Friday, April 9, 2010

April 9: Never Forget

Today is an important day in the history of Norway, as it marks the 70th anniversary of an event that would have a major impact on Norway’s national identity as a country that believed in freedom and independence above all else.

On April 9, 1940 Nazi Germany launched Operation Weserübung, the full invasion of Norway. By the end of the day, citizens of Norway would see German warships in the fjords leading to Oslo and hear the voice of Vidkun Quisling making the first-ever radio-effected coup d'etat. In memorial coverage of the invasion, Aftenposten recently wrote that, “Norway was woefully unprepared for the attack by the forces of Adolf Hitler. Norway had been neutral during World War I but reports of its horrors gave rise to widespread pacifism in Norway that extended through the 1930s. By the time Hitler’s aggression was finally recognized, it was too late to build up a military defense.”

It was a dark day for Norwegians to be sure.

But today, 70 years later, the event is memorialized in places like Oscarborg fortress and elsewhere throughout Norway. Many Norwegians are participating in some form of ceremony today, in remembrance of the events that kicked off Norway’s now famous resistance movement which led to the eventual reclaiming of their homeland. Additionally, Norway’s state archives, the Riksarkivet marked the anniversary by releasing thousands of pages of war documents, which reveal new details about the resistance effort, the deportation of Norwegian Jews and plans by Vidkun Quisling to set up a Norwegian Aryan colony in the former Soviet Union.

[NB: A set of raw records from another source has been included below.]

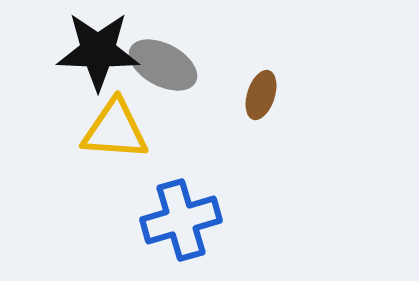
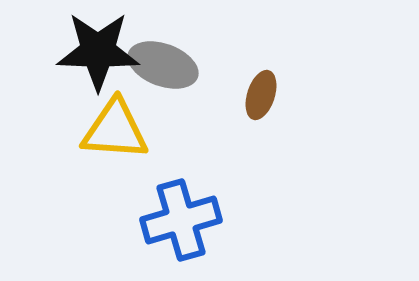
gray ellipse: rotated 8 degrees counterclockwise
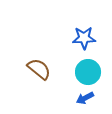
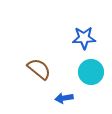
cyan circle: moved 3 px right
blue arrow: moved 21 px left; rotated 18 degrees clockwise
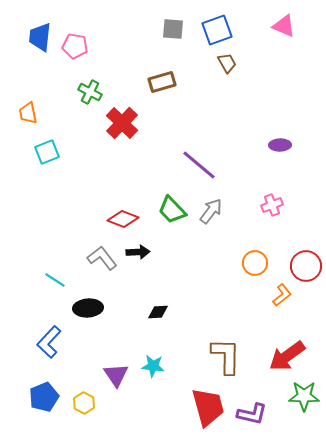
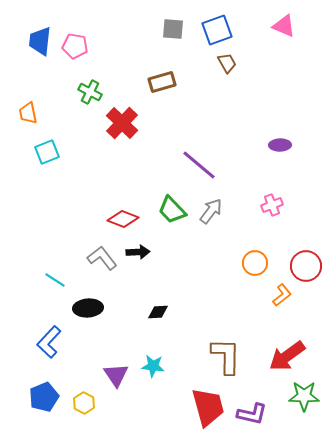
blue trapezoid: moved 4 px down
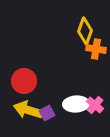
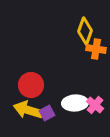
red circle: moved 7 px right, 4 px down
white ellipse: moved 1 px left, 1 px up
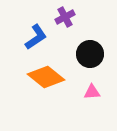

Events like this should never be forgotten, if for no other reason than to prevent them from happening again. That said, I’d like everyone reading this today to join Norwegians around the world in taking a moment to pause in reflection of the horrors of what happened in 1940, and during the war years that followed.

Sons of Norway members in New York in 1940, drawing up papers for a formal protest of Germany's invasion of Norway.

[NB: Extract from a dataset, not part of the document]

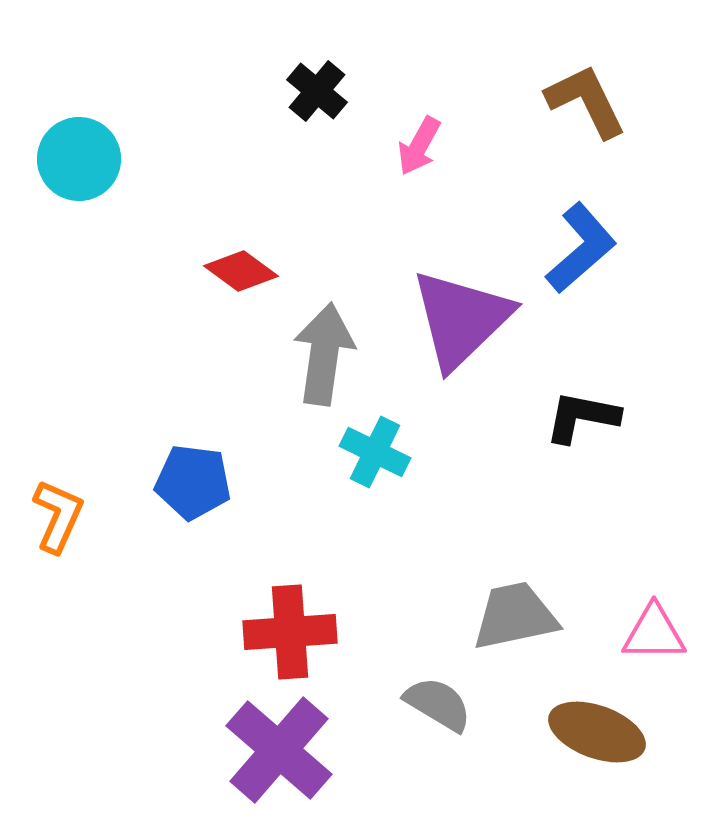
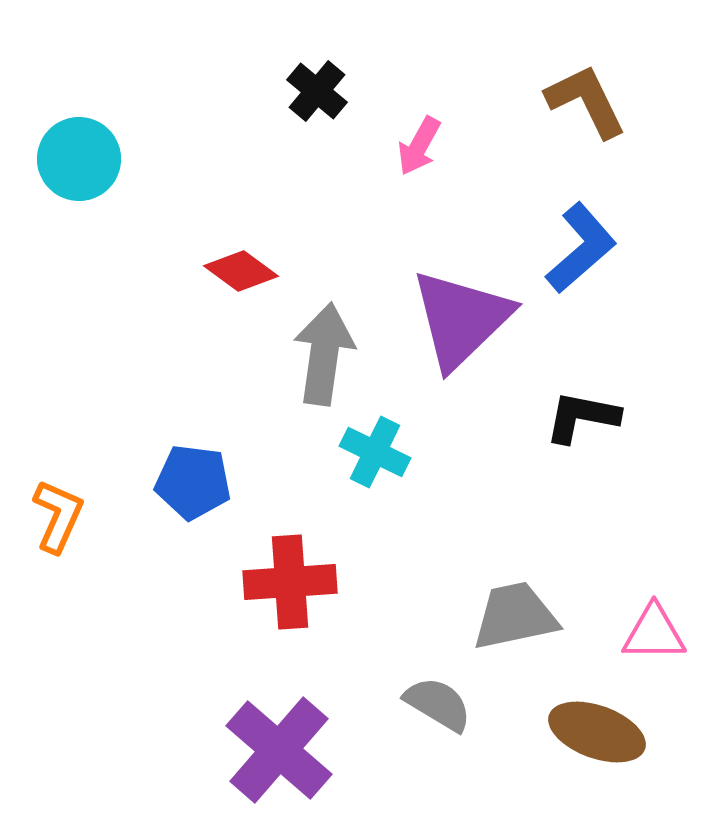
red cross: moved 50 px up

If Norway circa World War II, or its resistance movement are of interest to you, I highly recommend you check out the October 2008 issue of Viking magazine, or click here to read stories from the resistance that we posted on the blog last year. There's also some great articles over at newsinenglish.no on the remembrance and the release of war documents this year.

3 comments:

丁惠蘋 said...

教育無他,愛與榜樣而已......................................................

De 4 årstidene said...

We never forget. I`m to young, but we still "remembering" this day.

You wrote earlyer about you grandparents/great-grandparents who was settlers in Baltic. I`m doing some geneology search in Baltic. My husbands great grandmother emigrated and lived in Baltic. She was from Sør-Trøndelag, a village south of Trondheim. Wonder what Surename your great grandparens had?

Good blog :-) Next will be 17.Mai?
Elvira

Ingrid bloggar said...

Hi, Greetings from a Norwegian living in Sweden. Nice to see your comitment to Norway and Norwegian History.